** DATASET follows **

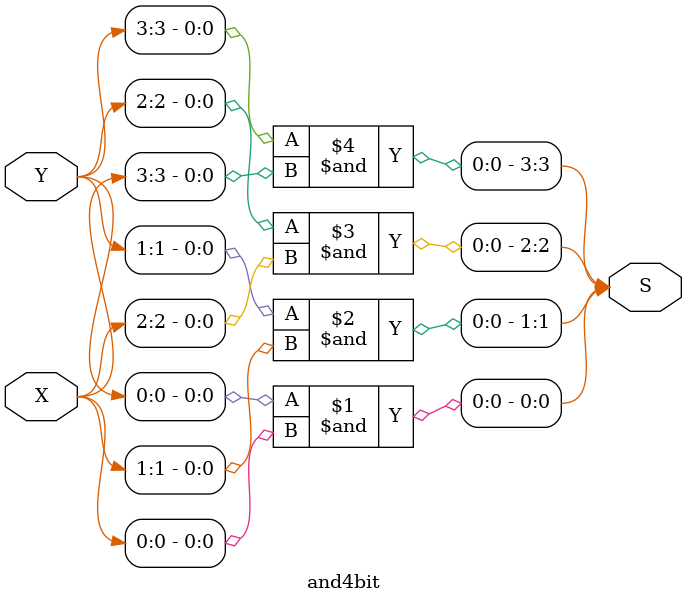
<source format=sv>
module and4bit(X,Y,S);
  input logic [3:0] X;
  input logic [3:0] Y;

  output logic [3:0] S; 

  and(S[0],Y[0],X[0]);
  and(S[1],Y[1],X[1]);
  and(S[2],Y[2],X[2]);
  and(S[3],Y[3],X[3]);

endmodule
</source>
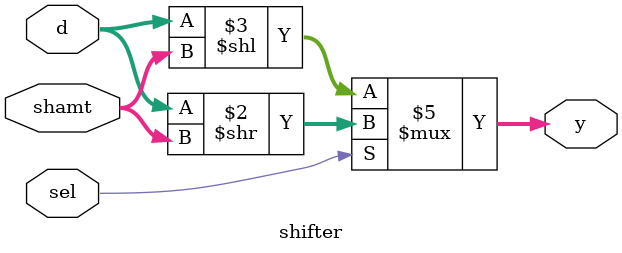
<source format=v>
module shifter # (parameter WIDTH = 32) (
        input   wire [4:0]       shamt,
        input   wire             sel,
        input   wire [WIDTH-1:0] d,
        output  reg  [WIDTH-1:0] y
    );
    
    always @ (*) begin
        if  (sel)  y = d >> shamt;
        else            y = d << shamt;
    end

endmodule

</source>
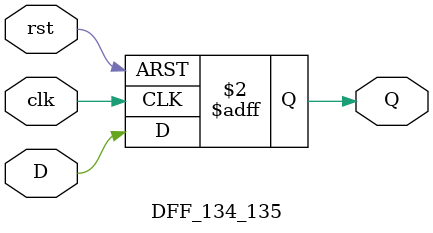
<source format=v>
`timescale 1ns / 1ps
module DFF_134_135(Q,D,clk,rst);
input D,clk,rst;
output reg Q;

always @(posedge clk or posedge rst)
begin
	if(rst)
		Q = 0;
	else
		Q = D;
end
endmodule

</source>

** End of DATASET **

◆ **TASK BRIEF**: An exact reproduction of all the records is required, with no pictures included.

◆ **TASK RESULT**:
<source format=sv>
module and4bit(X,Y,S);
  input logic [3:0] X;
  input logic [3:0] Y;

  output logic [3:0] S; 

  and(S[0],Y[0],X[0]);
  and(S[1],Y[1],X[1]);
  and(S[2],Y[2],X[2]);
  and(S[3],Y[3],X[3]);

endmodule
</source>
<source format=v>
module shifter # (parameter WIDTH = 32) (
        input   wire [4:0]       shamt,
        input   wire             sel,
        input   wire [WIDTH-1:0] d,
        output  reg  [WIDTH-1:0] y
    );
    
    always @ (*) begin
        if  (sel)  y = d >> shamt;
        else            y = d << shamt;
    end

endmodule

</source>
<source format=v>
`timescale 1ns / 1ps
module DFF_134_135(Q,D,clk,rst);
input D,clk,rst;
output reg Q;

always @(posedge clk or posedge rst)
begin
	if(rst)
		Q = 0;
	else
		Q = D;
end
endmodule

</source>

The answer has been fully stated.